(Collected data)
⁂

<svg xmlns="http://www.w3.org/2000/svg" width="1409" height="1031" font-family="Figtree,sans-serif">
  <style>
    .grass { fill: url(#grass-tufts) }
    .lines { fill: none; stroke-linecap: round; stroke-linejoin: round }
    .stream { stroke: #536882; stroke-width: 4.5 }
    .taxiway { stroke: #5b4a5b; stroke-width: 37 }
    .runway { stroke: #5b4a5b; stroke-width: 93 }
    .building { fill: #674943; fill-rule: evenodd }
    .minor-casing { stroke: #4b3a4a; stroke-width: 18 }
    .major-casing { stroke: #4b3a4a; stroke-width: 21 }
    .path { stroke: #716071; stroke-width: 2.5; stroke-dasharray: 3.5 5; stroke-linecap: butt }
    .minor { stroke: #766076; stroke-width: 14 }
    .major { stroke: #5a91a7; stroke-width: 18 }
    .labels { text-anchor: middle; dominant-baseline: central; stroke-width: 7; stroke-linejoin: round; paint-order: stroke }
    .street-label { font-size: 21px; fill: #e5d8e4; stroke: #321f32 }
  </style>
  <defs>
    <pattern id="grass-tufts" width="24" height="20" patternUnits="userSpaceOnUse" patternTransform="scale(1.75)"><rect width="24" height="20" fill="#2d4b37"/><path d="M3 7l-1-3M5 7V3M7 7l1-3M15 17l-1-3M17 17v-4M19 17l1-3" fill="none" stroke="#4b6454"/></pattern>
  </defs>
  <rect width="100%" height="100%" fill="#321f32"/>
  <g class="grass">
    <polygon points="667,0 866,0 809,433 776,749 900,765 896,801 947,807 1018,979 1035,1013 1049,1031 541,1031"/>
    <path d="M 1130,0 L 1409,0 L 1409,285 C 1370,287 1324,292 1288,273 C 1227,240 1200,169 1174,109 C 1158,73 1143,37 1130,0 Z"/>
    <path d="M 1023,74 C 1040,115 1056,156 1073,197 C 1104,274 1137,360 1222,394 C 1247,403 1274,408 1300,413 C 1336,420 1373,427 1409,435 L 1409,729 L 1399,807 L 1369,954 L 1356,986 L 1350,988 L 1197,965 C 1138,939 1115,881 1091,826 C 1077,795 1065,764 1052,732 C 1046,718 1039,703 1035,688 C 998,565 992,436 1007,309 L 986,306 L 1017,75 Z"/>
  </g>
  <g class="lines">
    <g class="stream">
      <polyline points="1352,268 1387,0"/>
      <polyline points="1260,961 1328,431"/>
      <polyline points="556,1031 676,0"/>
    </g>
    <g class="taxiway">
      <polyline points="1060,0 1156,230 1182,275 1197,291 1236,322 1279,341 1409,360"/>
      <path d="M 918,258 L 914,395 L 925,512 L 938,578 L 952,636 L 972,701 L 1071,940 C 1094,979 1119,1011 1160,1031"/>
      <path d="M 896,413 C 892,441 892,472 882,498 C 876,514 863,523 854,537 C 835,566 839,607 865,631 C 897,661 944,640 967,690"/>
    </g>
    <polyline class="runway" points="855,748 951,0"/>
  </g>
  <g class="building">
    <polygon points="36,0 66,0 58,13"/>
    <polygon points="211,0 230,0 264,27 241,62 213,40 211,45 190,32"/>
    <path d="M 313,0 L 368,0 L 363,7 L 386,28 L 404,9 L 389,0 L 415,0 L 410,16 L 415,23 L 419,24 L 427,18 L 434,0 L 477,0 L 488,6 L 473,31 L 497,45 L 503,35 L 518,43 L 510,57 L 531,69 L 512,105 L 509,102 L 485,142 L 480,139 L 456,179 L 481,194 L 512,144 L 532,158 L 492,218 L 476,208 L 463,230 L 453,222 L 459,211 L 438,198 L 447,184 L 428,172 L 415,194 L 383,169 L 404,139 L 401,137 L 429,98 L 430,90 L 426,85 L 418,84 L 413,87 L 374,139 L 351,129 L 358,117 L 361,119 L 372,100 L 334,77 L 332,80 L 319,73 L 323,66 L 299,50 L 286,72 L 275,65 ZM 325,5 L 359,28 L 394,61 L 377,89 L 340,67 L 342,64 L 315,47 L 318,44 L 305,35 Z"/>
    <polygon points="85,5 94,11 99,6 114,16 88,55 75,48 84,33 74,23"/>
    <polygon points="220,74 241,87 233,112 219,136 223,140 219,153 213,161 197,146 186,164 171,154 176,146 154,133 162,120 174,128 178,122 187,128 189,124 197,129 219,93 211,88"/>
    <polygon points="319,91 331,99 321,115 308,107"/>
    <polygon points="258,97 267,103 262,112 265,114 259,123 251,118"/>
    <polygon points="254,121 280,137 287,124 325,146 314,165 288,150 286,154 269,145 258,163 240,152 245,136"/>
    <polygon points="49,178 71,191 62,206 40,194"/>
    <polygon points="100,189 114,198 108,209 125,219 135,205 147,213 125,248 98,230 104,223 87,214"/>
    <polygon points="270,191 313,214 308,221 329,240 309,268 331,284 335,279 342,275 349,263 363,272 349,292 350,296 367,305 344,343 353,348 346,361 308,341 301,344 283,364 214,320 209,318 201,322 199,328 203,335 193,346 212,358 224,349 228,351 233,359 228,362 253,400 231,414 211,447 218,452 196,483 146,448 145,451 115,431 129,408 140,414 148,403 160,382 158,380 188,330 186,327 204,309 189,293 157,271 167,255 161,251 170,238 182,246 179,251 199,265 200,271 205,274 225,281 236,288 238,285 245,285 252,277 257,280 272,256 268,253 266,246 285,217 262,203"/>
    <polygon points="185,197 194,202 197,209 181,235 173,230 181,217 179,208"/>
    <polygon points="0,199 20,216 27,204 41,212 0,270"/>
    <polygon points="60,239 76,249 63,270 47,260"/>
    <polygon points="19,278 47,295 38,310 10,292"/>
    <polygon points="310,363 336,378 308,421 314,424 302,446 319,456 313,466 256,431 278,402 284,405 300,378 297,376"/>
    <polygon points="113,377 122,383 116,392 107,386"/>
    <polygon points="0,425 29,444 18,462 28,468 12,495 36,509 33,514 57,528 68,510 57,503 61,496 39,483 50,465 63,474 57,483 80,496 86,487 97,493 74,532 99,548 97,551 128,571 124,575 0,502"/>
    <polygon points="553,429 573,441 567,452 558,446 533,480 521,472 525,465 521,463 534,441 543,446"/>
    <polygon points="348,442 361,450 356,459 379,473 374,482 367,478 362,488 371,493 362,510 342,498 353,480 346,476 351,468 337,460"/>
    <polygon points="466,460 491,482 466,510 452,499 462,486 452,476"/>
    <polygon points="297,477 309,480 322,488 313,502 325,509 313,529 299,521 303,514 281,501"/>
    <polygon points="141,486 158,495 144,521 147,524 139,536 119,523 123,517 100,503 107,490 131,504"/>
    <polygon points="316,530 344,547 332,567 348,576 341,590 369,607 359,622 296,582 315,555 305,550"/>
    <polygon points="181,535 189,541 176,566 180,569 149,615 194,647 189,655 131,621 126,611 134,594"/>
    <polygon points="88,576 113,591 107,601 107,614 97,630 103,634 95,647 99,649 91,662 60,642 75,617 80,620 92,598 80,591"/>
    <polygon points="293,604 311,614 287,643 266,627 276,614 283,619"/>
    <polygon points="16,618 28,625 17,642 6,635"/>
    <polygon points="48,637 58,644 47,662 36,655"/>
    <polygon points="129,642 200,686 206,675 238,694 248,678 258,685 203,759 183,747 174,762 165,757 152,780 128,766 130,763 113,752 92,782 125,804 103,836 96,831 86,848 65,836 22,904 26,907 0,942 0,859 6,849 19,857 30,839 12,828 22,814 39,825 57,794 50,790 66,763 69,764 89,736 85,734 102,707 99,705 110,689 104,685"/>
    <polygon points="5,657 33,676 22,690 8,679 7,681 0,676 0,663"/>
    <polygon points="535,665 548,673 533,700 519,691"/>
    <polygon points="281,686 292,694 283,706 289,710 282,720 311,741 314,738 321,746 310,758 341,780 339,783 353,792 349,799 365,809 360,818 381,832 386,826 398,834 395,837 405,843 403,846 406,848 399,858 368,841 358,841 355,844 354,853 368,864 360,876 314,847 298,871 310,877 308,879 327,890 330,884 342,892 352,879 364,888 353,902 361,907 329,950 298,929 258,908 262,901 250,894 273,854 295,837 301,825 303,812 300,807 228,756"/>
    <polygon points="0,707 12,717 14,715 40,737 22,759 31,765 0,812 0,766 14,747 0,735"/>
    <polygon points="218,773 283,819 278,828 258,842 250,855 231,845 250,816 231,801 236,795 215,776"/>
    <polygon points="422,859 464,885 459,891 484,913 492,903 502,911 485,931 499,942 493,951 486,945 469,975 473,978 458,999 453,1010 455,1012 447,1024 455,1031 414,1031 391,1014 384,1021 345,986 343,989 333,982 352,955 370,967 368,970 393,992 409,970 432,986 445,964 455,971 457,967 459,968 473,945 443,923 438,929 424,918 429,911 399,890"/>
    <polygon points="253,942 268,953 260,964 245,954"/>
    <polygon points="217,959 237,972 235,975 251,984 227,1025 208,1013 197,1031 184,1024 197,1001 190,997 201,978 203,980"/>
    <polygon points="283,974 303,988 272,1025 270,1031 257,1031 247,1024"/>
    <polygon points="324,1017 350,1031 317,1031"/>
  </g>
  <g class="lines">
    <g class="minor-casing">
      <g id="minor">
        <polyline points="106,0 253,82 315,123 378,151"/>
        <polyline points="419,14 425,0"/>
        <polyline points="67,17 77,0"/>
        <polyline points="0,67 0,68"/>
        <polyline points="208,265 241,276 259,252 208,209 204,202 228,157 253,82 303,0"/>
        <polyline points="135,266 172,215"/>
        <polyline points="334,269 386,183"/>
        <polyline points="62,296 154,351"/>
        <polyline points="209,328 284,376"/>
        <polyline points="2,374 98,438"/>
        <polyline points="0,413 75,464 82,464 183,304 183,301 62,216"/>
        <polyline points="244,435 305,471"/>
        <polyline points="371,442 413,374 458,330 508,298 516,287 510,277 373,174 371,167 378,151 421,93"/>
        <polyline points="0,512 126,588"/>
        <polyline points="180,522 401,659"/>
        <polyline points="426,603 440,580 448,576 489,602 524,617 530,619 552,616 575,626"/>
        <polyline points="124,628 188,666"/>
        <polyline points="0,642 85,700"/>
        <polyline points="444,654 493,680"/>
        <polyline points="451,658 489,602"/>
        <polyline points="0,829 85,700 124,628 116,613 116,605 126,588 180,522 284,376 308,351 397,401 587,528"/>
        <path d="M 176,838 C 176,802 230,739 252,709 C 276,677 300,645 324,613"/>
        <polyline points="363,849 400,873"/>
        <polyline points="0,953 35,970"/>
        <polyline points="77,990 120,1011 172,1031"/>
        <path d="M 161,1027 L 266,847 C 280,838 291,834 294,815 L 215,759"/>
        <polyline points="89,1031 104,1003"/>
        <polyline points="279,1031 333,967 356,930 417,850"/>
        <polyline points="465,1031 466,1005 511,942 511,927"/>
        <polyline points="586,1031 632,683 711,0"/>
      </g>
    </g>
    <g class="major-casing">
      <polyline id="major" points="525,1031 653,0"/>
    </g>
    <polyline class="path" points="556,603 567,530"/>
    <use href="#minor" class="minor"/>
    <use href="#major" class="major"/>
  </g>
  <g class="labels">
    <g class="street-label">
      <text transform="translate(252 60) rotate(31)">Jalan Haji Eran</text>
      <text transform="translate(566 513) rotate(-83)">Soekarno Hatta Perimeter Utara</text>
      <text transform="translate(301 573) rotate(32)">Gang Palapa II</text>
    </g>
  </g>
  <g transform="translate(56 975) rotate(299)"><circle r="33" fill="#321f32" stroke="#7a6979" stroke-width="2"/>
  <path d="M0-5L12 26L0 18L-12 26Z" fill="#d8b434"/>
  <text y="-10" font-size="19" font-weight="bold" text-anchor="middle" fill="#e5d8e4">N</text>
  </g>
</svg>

⁂

Whenever a line in the entries holds the word "linecap", copy that line.

    .lines { fill: none; stroke-linecap: round; stroke-linejoin: round }
    .path { stroke: #716071; stroke-width: 2.5; stroke-dasharray: 3.5 5; stroke-linecap: butt }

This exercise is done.